■ PROBLEM TO SOLVE
Locate each line in the items below that contains the word "right", and copy those lines.

■ DATASET RECORDS
○ ○ ○ ○ ○

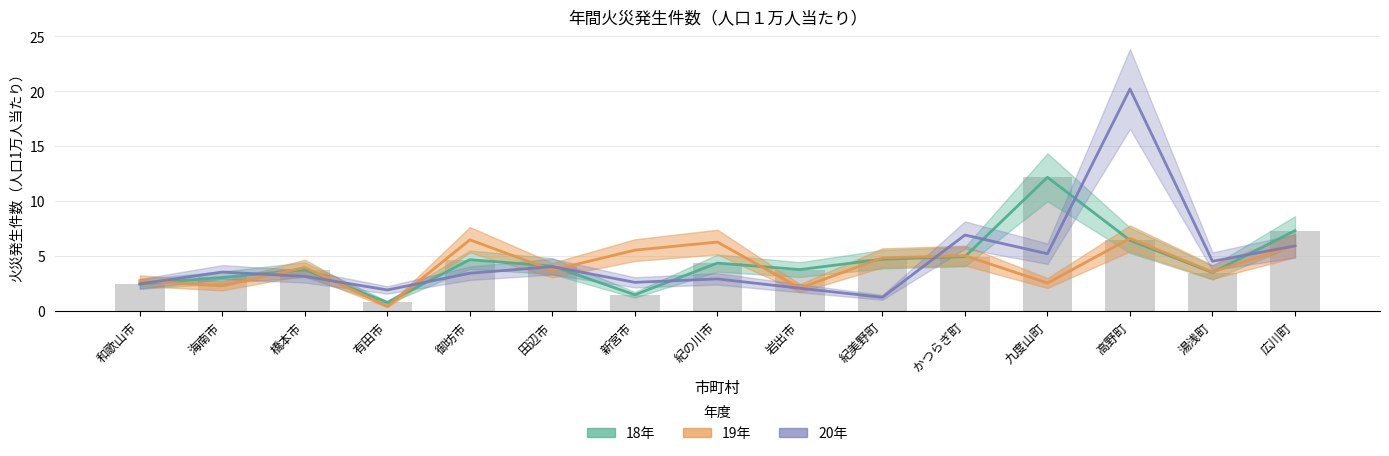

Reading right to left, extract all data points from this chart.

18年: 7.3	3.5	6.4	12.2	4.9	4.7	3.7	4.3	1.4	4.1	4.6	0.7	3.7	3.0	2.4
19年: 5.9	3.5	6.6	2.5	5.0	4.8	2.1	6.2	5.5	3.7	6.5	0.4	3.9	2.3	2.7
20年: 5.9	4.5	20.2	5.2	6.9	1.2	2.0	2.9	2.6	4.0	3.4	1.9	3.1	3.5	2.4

○ ○ ○ ○ ○

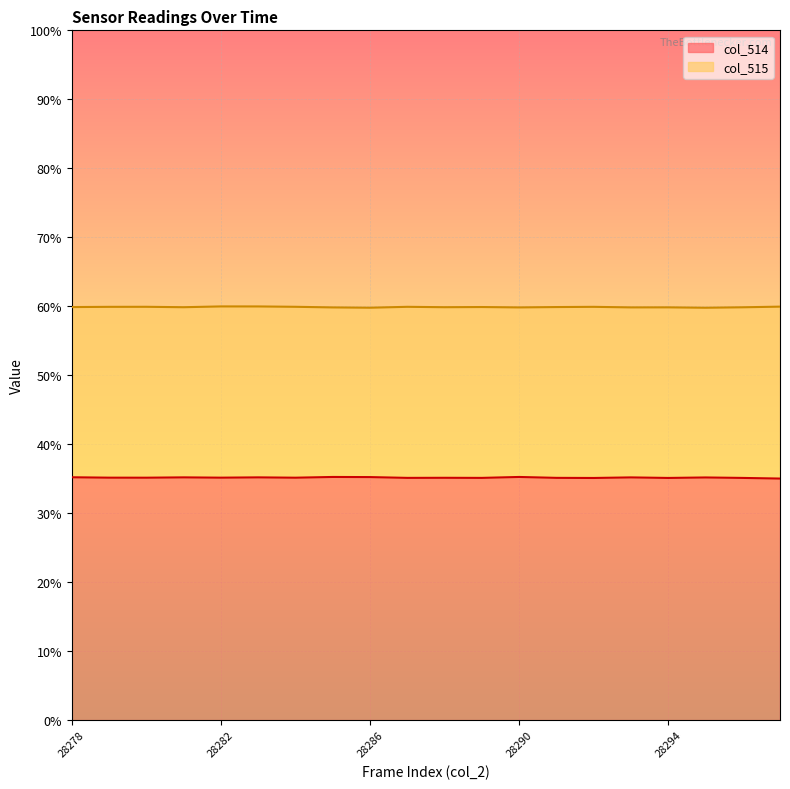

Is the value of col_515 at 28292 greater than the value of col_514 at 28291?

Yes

○ ○ ○ ○ ○

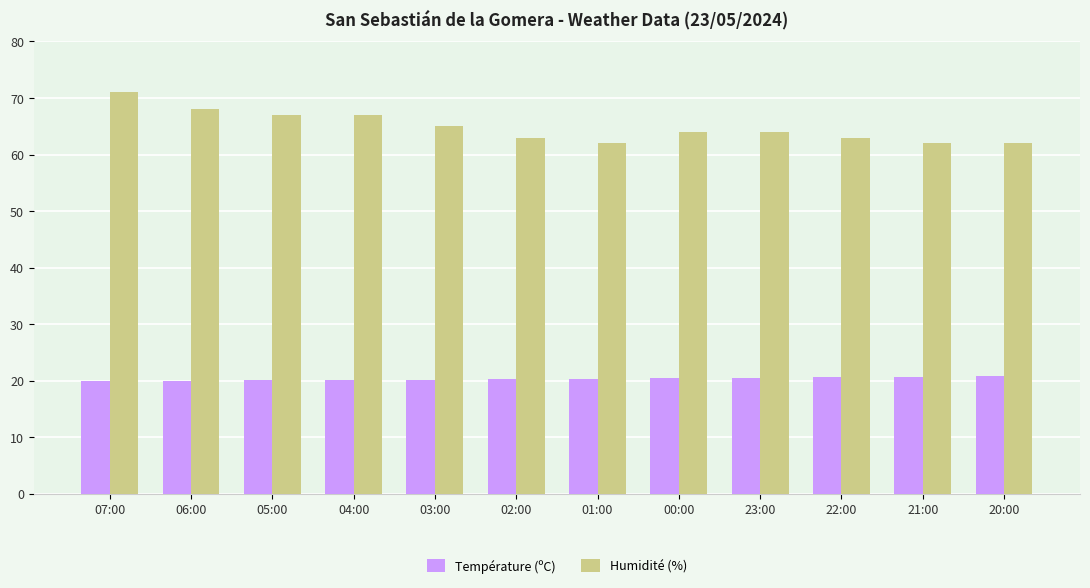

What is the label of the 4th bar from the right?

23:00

○ ○ ○ ○ ○

■ PROBLEM SOLUTION
Reading right to left, extract all data points from this chart.
What is the label of the 4th bar from the right?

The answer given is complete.